Electronic design files:
◇ ◇ ◇ ◇

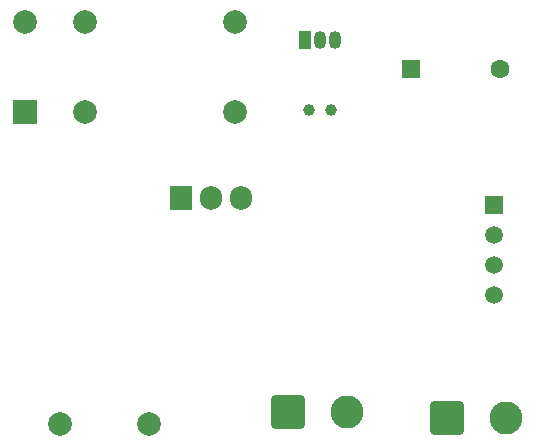
<source format=gbr>
%TF.GenerationSoftware,KiCad,Pcbnew,9.0.0*%
%TF.CreationDate,2025-03-27T13:05:49+05:30*%
%TF.ProjectId,incubator,696e6375-6261-4746-9f72-2e6b69636164,rev?*%
%TF.SameCoordinates,Original*%
%TF.FileFunction,Soldermask,Bot*%
%TF.FilePolarity,Negative*%
%FSLAX46Y46*%
G04 Gerber Fmt 4.6, Leading zero omitted, Abs format (unit mm)*
G04 Created by KiCad (PCBNEW 9.0.0) date 2025-03-27 13:05:49*
%MOMM*%
%LPD*%
G01*
G04 APERTURE LIST*
G04 Aperture macros list*
%AMRoundRect*
0 Rectangle with rounded corners*
0 $1 Rounding radius*
0 $2 $3 $4 $5 $6 $7 $8 $9 X,Y pos of 4 corners*
0 Add a 4 corners polygon primitive as box body*
4,1,4,$2,$3,$4,$5,$6,$7,$8,$9,$2,$3,0*
0 Add four circle primitives for the rounded corners*
1,1,$1+$1,$2,$3*
1,1,$1+$1,$4,$5*
1,1,$1+$1,$6,$7*
1,1,$1+$1,$8,$9*
0 Add four rect primitives between the rounded corners*
20,1,$1+$1,$2,$3,$4,$5,0*
20,1,$1+$1,$4,$5,$6,$7,0*
20,1,$1+$1,$6,$7,$8,$9,0*
20,1,$1+$1,$8,$9,$2,$3,0*%
G04 Aperture macros list end*
%ADD10RoundRect,0.250001X-1.149999X-1.149999X1.149999X-1.149999X1.149999X1.149999X-1.149999X1.149999X0*%
%ADD11C,2.800000*%
%ADD12R,1.905000X2.000000*%
%ADD13O,1.905000X2.000000*%
%ADD14C,1.000000*%
%ADD15R,1.050000X1.500000*%
%ADD16O,1.050000X1.500000*%
%ADD17C,2.000000*%
%ADD18R,1.600000X1.600000*%
%ADD19C,1.600000*%
%ADD20R,1.500000X1.500000*%
%ADD21C,1.500000*%
%ADD22R,2.000000X2.000000*%
G04 APERTURE END LIST*
D10*
%TO.C,Fan*%
X112500000Y-102000000D03*
D11*
X117500000Y-102000000D03*
%TD*%
D12*
%TO.C,Q2*%
X89960000Y-83445000D03*
D13*
X92500000Y-83445000D03*
X95040000Y-83445000D03*
%TD*%
D14*
%TO.C,16Mhz1*%
X100785000Y-75985000D03*
X102685000Y-75985000D03*
%TD*%
D15*
%TO.C,Q1*%
X100500000Y-70000000D03*
D16*
X101770000Y-70000000D03*
X103040000Y-70000000D03*
%TD*%
D17*
%TO.C,C1*%
X79750000Y-102500000D03*
X87250000Y-102500000D03*
%TD*%
D18*
%TO.C,BZ1*%
X109400000Y-72500000D03*
D19*
X117000000Y-72500000D03*
%TD*%
D10*
%TO.C,Light*%
X99000000Y-101500000D03*
D11*
X104000000Y-101500000D03*
%TD*%
D20*
%TO.C,U2*%
X116500000Y-83960000D03*
D21*
X116500000Y-86500000D03*
X116500000Y-89040000D03*
X116500000Y-91580000D03*
%TD*%
D17*
%TO.C,K1*%
X94500000Y-76120000D03*
D22*
X76720000Y-76120000D03*
D17*
X76720000Y-68500000D03*
X81800000Y-76120000D03*
X81800000Y-68500000D03*
X94500000Y-68500000D03*
%TD*%
M02*

</source>
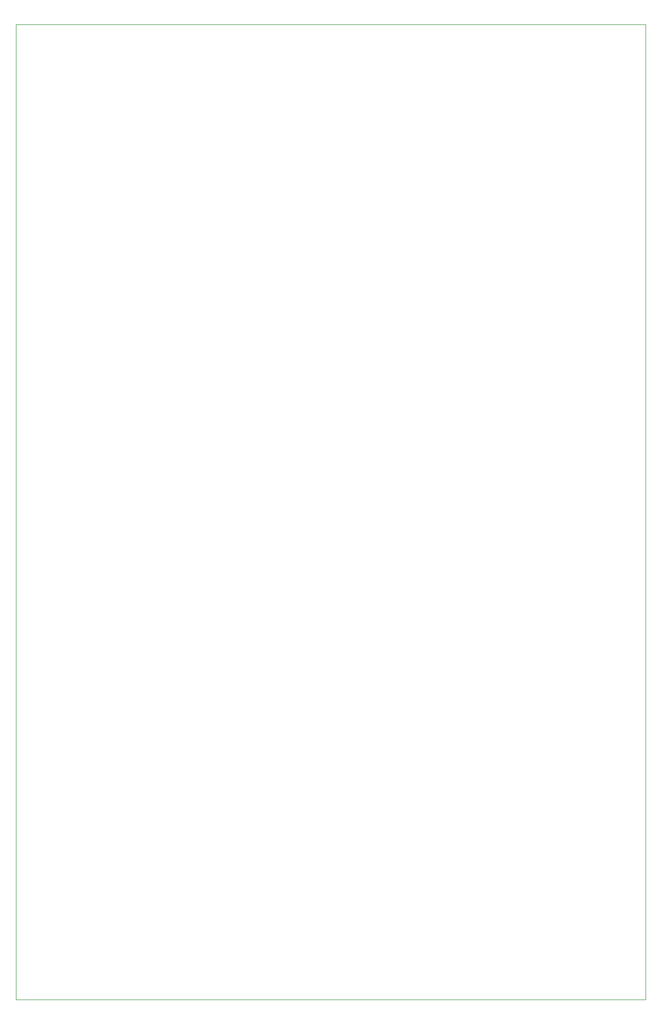
<source format=gbr>
%TF.GenerationSoftware,KiCad,Pcbnew,8.0.4*%
%TF.CreationDate,2024-12-01T21:10:47+01:00*%
%TF.ProjectId,OVN,4f564e2e-6b69-4636-9164-5f7063625858,rev?*%
%TF.SameCoordinates,Original*%
%TF.FileFunction,Profile,NP*%
%FSLAX46Y46*%
G04 Gerber Fmt 4.6, Leading zero omitted, Abs format (unit mm)*
G04 Created by KiCad (PCBNEW 8.0.4) date 2024-12-01 21:10:47*
%MOMM*%
%LPD*%
G01*
G04 APERTURE LIST*
%TA.AperFunction,Profile*%
%ADD10C,0.050000*%
%TD*%
G04 APERTURE END LIST*
D10*
X62500000Y-16500000D02*
X169500000Y-16500000D01*
X169500000Y-182000000D01*
X62500000Y-182000000D01*
X62500000Y-16500000D01*
M02*

</source>
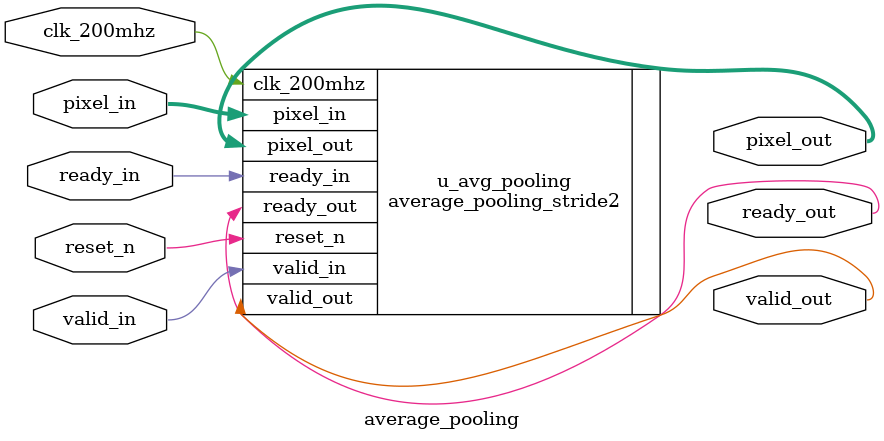
<source format=v>
module average_pooling (
  input  wire clk_200mhz,
  input  wire reset_n,
  // Input Interface
  input  wire [11:0] pixel_in,
  input  wire valid_in,
  output wire ready_out,  // To Sobel
  // Output Interface
  output wire [7:0] pixel_out,
  output wire valid_out,
  // Serializer Backpressure
  input  wire ready_in    // From Serializer
);

  // Instantiate one of the two pooling modules
  
 //       /*
  // Stride 2: Produces a 31x31 output image from a 62x62 input
  average_pooling_stride2 u_avg_pooling (
    .clk_200mhz(clk_200mhz),
    .reset_n(reset_n),
    .pixel_in(pixel_in),
    .valid_in(valid_in),
    .ready_out(ready_out),
    .pixel_out(pixel_out),
    .valid_out(valid_out),
    .ready_in(ready_in)
  );
//        */

      /*
  // Stride 1: Produces a 61x61 output image from a 62x62 input
  average_pooling_stride1 u_avg_pooling (
    .clk_200mhz(clk_200mhz),
    .reset_n(reset_n),
    .pixel_in(pixel_in),
    .valid_in(valid_in),
    .ready_out(ready_out),
    .pixel_out(pixel_out),
    .valid_out(valid_out),
    .ready_in(ready_in)
  );
      */

endmodule
</source>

◇ ◇ ◇ ◇

— Assignment —
Copy the records exactly; no image should appear in the result.

— Result for this task —
<source format=gbr>
%TF.GenerationSoftware,KiCad,Pcbnew,9.0.0*%
%TF.CreationDate,2025-03-27T13:05:49+05:30*%
%TF.ProjectId,incubator,696e6375-6261-4746-9f72-2e6b69636164,rev?*%
%TF.SameCoordinates,Original*%
%TF.FileFunction,Soldermask,Bot*%
%TF.FilePolarity,Negative*%
%FSLAX46Y46*%
G04 Gerber Fmt 4.6, Leading zero omitted, Abs format (unit mm)*
G04 Created by KiCad (PCBNEW 9.0.0) date 2025-03-27 13:05:49*
%MOMM*%
%LPD*%
G01*
G04 APERTURE LIST*
G04 Aperture macros list*
%AMRoundRect*
0 Rectangle with rounded corners*
0 $1 Rounding radius*
0 $2 $3 $4 $5 $6 $7 $8 $9 X,Y pos of 4 corners*
0 Add a 4 corners polygon primitive as box body*
4,1,4,$2,$3,$4,$5,$6,$7,$8,$9,$2,$3,0*
0 Add four circle primitives for the rounded corners*
1,1,$1+$1,$2,$3*
1,1,$1+$1,$4,$5*
1,1,$1+$1,$6,$7*
1,1,$1+$1,$8,$9*
0 Add four rect primitives between the rounded corners*
20,1,$1+$1,$2,$3,$4,$5,0*
20,1,$1+$1,$4,$5,$6,$7,0*
20,1,$1+$1,$6,$7,$8,$9,0*
20,1,$1+$1,$8,$9,$2,$3,0*%
G04 Aperture macros list end*
%ADD10RoundRect,0.250001X-1.149999X-1.149999X1.149999X-1.149999X1.149999X1.149999X-1.149999X1.149999X0*%
%ADD11C,2.800000*%
%ADD12R,1.905000X2.000000*%
%ADD13O,1.905000X2.000000*%
%ADD14C,1.000000*%
%ADD15R,1.050000X1.500000*%
%ADD16O,1.050000X1.500000*%
%ADD17C,2.000000*%
%ADD18R,1.600000X1.600000*%
%ADD19C,1.600000*%
%ADD20R,1.500000X1.500000*%
%ADD21C,1.500000*%
%ADD22R,2.000000X2.000000*%
G04 APERTURE END LIST*
D10*
%TO.C,Fan*%
X112500000Y-102000000D03*
D11*
X117500000Y-102000000D03*
%TD*%
D12*
%TO.C,Q2*%
X89960000Y-83445000D03*
D13*
X92500000Y-83445000D03*
X95040000Y-83445000D03*
%TD*%
D14*
%TO.C,16Mhz1*%
X100785000Y-75985000D03*
X102685000Y-75985000D03*
%TD*%
D15*
%TO.C,Q1*%
X100500000Y-70000000D03*
D16*
X101770000Y-70000000D03*
X103040000Y-70000000D03*
%TD*%
D17*
%TO.C,C1*%
X79750000Y-102500000D03*
X87250000Y-102500000D03*
%TD*%
D18*
%TO.C,BZ1*%
X109400000Y-72500000D03*
D19*
X117000000Y-72500000D03*
%TD*%
D10*
%TO.C,Light*%
X99000000Y-101500000D03*
D11*
X104000000Y-101500000D03*
%TD*%
D20*
%TO.C,U2*%
X116500000Y-83960000D03*
D21*
X116500000Y-86500000D03*
X116500000Y-89040000D03*
X116500000Y-91580000D03*
%TD*%
D17*
%TO.C,K1*%
X94500000Y-76120000D03*
D22*
X76720000Y-76120000D03*
D17*
X76720000Y-68500000D03*
X81800000Y-76120000D03*
X81800000Y-68500000D03*
X94500000Y-68500000D03*
%TD*%
M02*

</source>
<source format=gbr>
%TF.GenerationSoftware,KiCad,Pcbnew,8.0.4*%
%TF.CreationDate,2024-12-01T21:10:47+01:00*%
%TF.ProjectId,OVN,4f564e2e-6b69-4636-9164-5f7063625858,rev?*%
%TF.SameCoordinates,Original*%
%TF.FileFunction,Profile,NP*%
%FSLAX46Y46*%
G04 Gerber Fmt 4.6, Leading zero omitted, Abs format (unit mm)*
G04 Created by KiCad (PCBNEW 8.0.4) date 2024-12-01 21:10:47*
%MOMM*%
%LPD*%
G01*
G04 APERTURE LIST*
%TA.AperFunction,Profile*%
%ADD10C,0.050000*%
%TD*%
G04 APERTURE END LIST*
D10*
X62500000Y-16500000D02*
X169500000Y-16500000D01*
X169500000Y-182000000D01*
X62500000Y-182000000D01*
X62500000Y-16500000D01*
M02*

</source>
<source format=v>
module average_pooling (
  input  wire clk_200mhz,
  input  wire reset_n,
  // Input Interface
  input  wire [11:0] pixel_in,
  input  wire valid_in,
  output wire ready_out,  // To Sobel
  // Output Interface
  output wire [7:0] pixel_out,
  output wire valid_out,
  // Serializer Backpressure
  input  wire ready_in    // From Serializer
);

  // Instantiate one of the two pooling modules
  
 //       /*
  // Stride 2: Produces a 31x31 output image from a 62x62 input
  average_pooling_stride2 u_avg_pooling (
    .clk_200mhz(clk_200mhz),
    .reset_n(reset_n),
    .pixel_in(pixel_in),
    .valid_in(valid_in),
    .ready_out(ready_out),
    .pixel_out(pixel_out),
    .valid_out(valid_out),
    .ready_in(ready_in)
  );
//        */

      /*
  // Stride 1: Produces a 61x61 output image from a 62x62 input
  average_pooling_stride1 u_avg_pooling (
    .clk_200mhz(clk_200mhz),
    .reset_n(reset_n),
    .pixel_in(pixel_in),
    .valid_in(valid_in),
    .ready_out(ready_out),
    .pixel_out(pixel_out),
    .valid_out(valid_out),
    .ready_in(ready_in)
  );
      */

endmodule
</source>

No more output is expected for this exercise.